**Questions:**
• a. Name every user who comments in the thread below about the unicode_norm crate, listing each user once.
• b. Answer these questions from the thread below about the unicode_norm crate:
(i) Under what license is the project released?
(ii) What decomposition does behdad say HarfBuzz needs?
(iii) Which library does dfrg plan to use?

**Passage provided:**
------------------------------------------------
Can we replace `unicode_norm.rs` with the unicode_norm crate?

harfbuzz / harfruzz

Port of RustyBuzz to use Fontations

MIT License

36 stars 3 forks source link

Can we replace `unicode_norm.rs` with the unicode_norm crate? #14

Open LaurenzV opened 4 weeks ago

LaurenzV commented 4 weeks ago

I've attempted to do this in rustybuzz before, and the reason why I didn't end up pursuing this idea further is that, from what I gathered, the unicode_norm crate always decomposes a character as much as possible, while in harfbuzz (and currently in rustybuzz), we have a decomposition table that always decomposes it into exactly two components.

Not sure if that makes any difference in the end, but since rustybuzz should stay as similar to harfbuzz as possible, I didn't actually try it. Maybe we can try it for harfruzz, though?

behdad commented 4 weeks ago

Yeah HarfBuzz needs the 1:2 decomposition, which some libraries don't expose. It would be easier to add it to the unicode_norm crate in my opinion.

dfrg commented 1 day ago

My plan here is to just use icu4x which already has the low level composition functions (seemingly added in anticipation of supporting HarfBuzz :)

behdad commented 1 day ago

I think having an alternative to ICU would be nice, since that's a YUGE crate IIUC.
------------------------------------------------
**Given entries:**
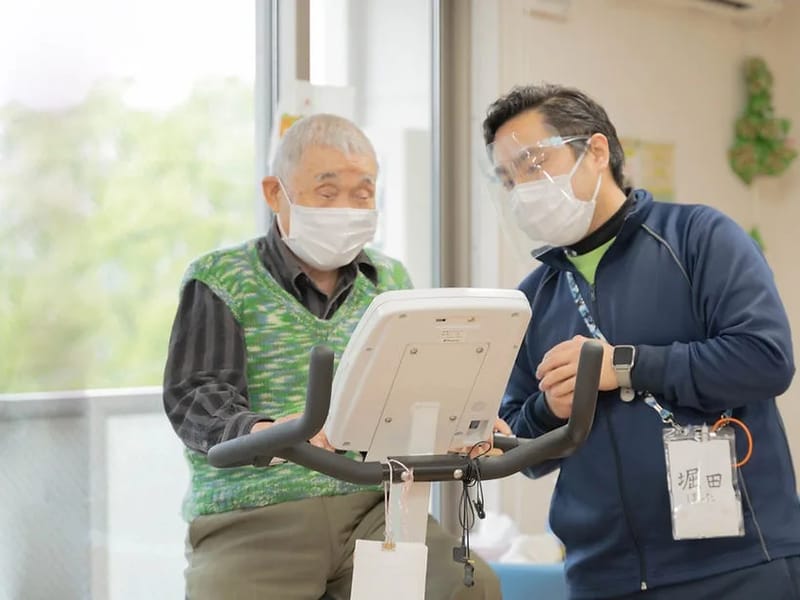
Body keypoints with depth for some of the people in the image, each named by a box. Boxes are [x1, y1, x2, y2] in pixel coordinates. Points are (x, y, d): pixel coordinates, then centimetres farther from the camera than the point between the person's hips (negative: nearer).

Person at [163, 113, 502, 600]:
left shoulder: (391, 282, 18)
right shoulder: (221, 281, 4)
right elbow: (195, 398, -9)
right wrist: (263, 433, -31)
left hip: (373, 509, 3)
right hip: (253, 520, -3)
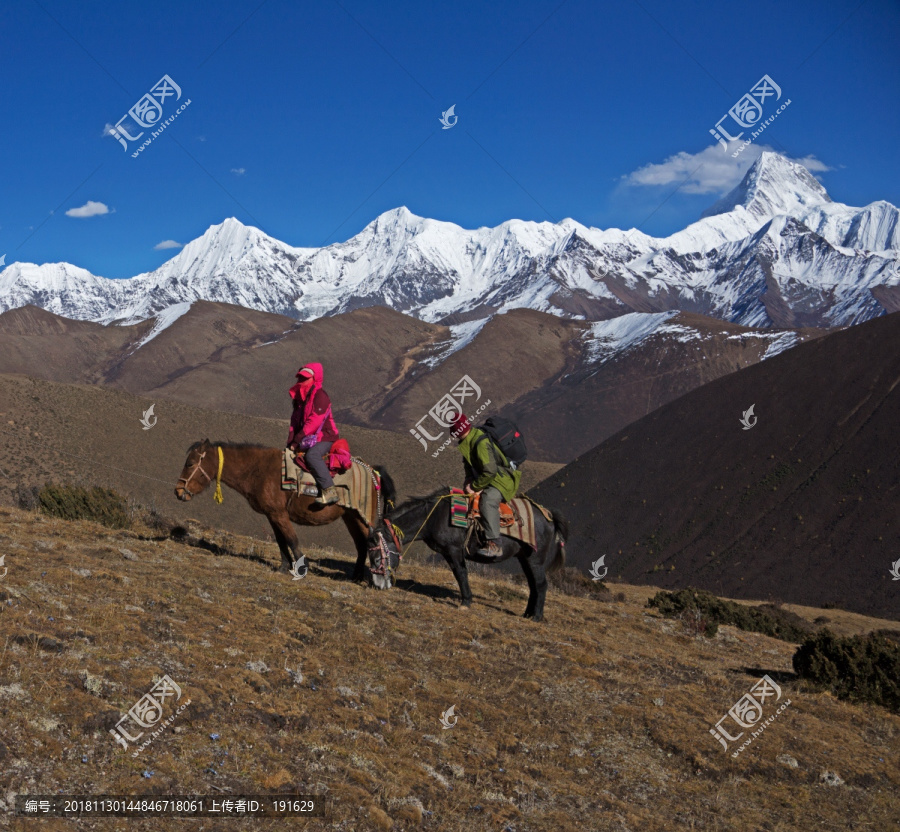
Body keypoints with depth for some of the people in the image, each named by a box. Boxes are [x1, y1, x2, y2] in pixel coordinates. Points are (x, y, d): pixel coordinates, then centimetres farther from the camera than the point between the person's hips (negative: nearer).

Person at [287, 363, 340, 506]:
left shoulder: (320, 396, -15)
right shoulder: (300, 397, 14)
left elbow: (314, 422, -23)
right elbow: (295, 420, 13)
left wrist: (297, 440, -21)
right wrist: (291, 441, -1)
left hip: (325, 438, -10)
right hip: (309, 438, 10)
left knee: (312, 455, -36)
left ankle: (329, 491, -42)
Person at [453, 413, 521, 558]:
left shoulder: (481, 443, -27)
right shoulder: (467, 442, 4)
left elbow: (490, 471, -30)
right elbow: (470, 466, 15)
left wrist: (474, 487, -20)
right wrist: (469, 483, -2)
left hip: (502, 481, -11)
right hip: (487, 480, 11)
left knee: (488, 501, -36)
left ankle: (494, 545, -42)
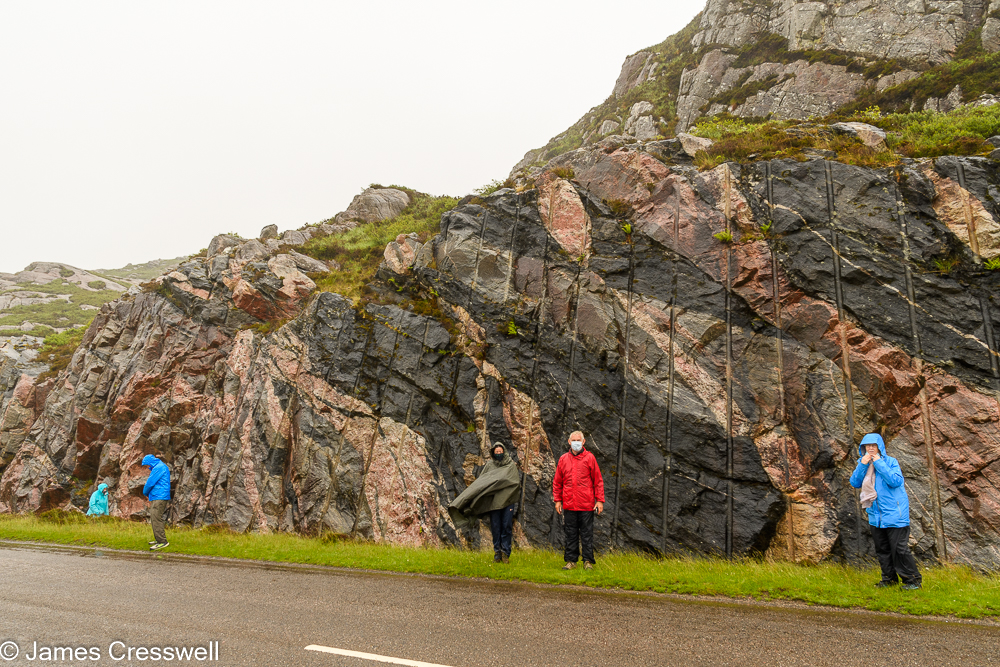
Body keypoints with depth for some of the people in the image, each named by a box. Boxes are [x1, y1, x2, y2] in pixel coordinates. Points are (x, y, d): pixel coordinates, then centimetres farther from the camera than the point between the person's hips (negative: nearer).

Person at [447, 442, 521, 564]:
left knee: (507, 526, -3)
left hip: (507, 500, -1)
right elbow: (480, 481, 6)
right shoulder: (489, 465, 11)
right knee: (495, 528, 2)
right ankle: (497, 553, 9)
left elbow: (516, 482, 3)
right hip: (494, 501, 1)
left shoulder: (511, 465, 9)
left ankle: (505, 553, 3)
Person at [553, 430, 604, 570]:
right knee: (571, 534, 8)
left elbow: (598, 480, 2)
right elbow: (557, 482, 13)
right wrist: (557, 500, 7)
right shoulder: (563, 459, 8)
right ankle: (571, 561, 17)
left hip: (586, 504, -2)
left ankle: (588, 561, 11)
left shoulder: (589, 458, 2)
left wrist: (600, 500, -2)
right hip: (569, 504, 2)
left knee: (587, 533, 3)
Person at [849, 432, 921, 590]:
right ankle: (889, 578, 25)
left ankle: (912, 580, 10)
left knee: (899, 549, -4)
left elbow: (896, 481, -22)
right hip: (875, 515, 6)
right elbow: (855, 483, -2)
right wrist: (862, 465, -12)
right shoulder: (863, 463, 7)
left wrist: (879, 463, -20)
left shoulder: (890, 462, -7)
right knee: (882, 549, 13)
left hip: (893, 513, -5)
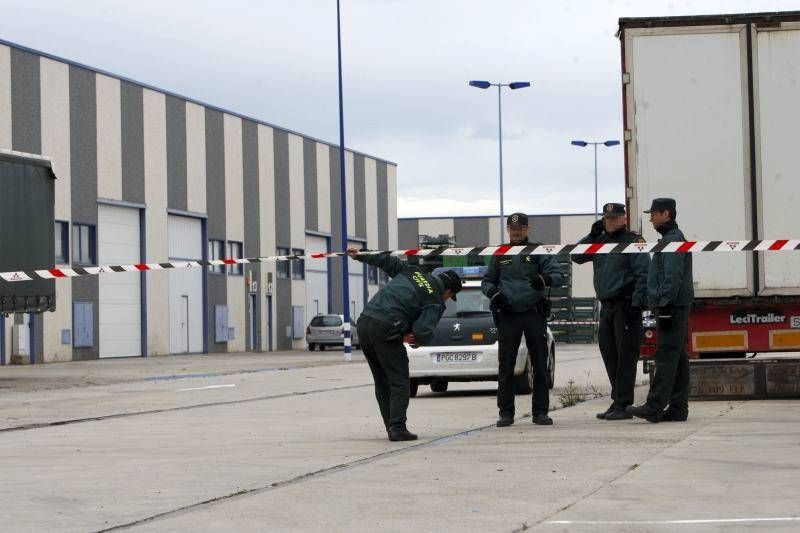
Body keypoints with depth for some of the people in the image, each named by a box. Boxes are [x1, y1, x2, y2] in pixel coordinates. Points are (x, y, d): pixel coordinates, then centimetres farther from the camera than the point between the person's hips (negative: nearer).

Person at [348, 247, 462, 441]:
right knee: (399, 382, -1)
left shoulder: (412, 271, 17)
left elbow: (386, 261, 25)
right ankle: (397, 428, -11)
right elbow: (424, 330, -13)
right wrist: (419, 339, 9)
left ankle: (391, 427, 16)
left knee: (382, 381, 15)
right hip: (385, 330, -8)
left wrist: (360, 256, 37)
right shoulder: (435, 302, -2)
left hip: (364, 322, 8)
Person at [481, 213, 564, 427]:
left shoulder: (539, 252, 6)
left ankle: (540, 411, 7)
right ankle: (506, 412, 5)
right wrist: (492, 292, -4)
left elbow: (558, 276, -3)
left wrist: (545, 279, -25)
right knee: (505, 366, -1)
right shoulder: (499, 255, 12)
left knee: (540, 365, 1)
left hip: (535, 314, -1)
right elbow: (487, 280, 19)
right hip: (508, 315, 1)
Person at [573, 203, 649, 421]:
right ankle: (617, 401, 18)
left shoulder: (633, 242, -5)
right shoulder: (600, 242, 17)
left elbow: (643, 275, -11)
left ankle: (623, 405, -8)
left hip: (626, 306, -8)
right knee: (609, 353, 10)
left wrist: (636, 304, -18)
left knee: (625, 356, -7)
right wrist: (592, 236, 4)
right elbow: (576, 256, 15)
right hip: (606, 305, 8)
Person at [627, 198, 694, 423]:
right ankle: (678, 408, 9)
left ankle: (654, 407, -18)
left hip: (671, 308, -11)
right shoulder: (671, 238, 22)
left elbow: (672, 277, -20)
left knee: (666, 357, -13)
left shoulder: (673, 239, -11)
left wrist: (665, 306, -23)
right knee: (678, 359, 8)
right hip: (677, 309, 11)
------------------------------------------------
**Answers by task:**
• a. LaurenzV, behdad, dfrg

• b.
(i) MIT License
(ii) The 1:2 decomposition
(iii) icu4x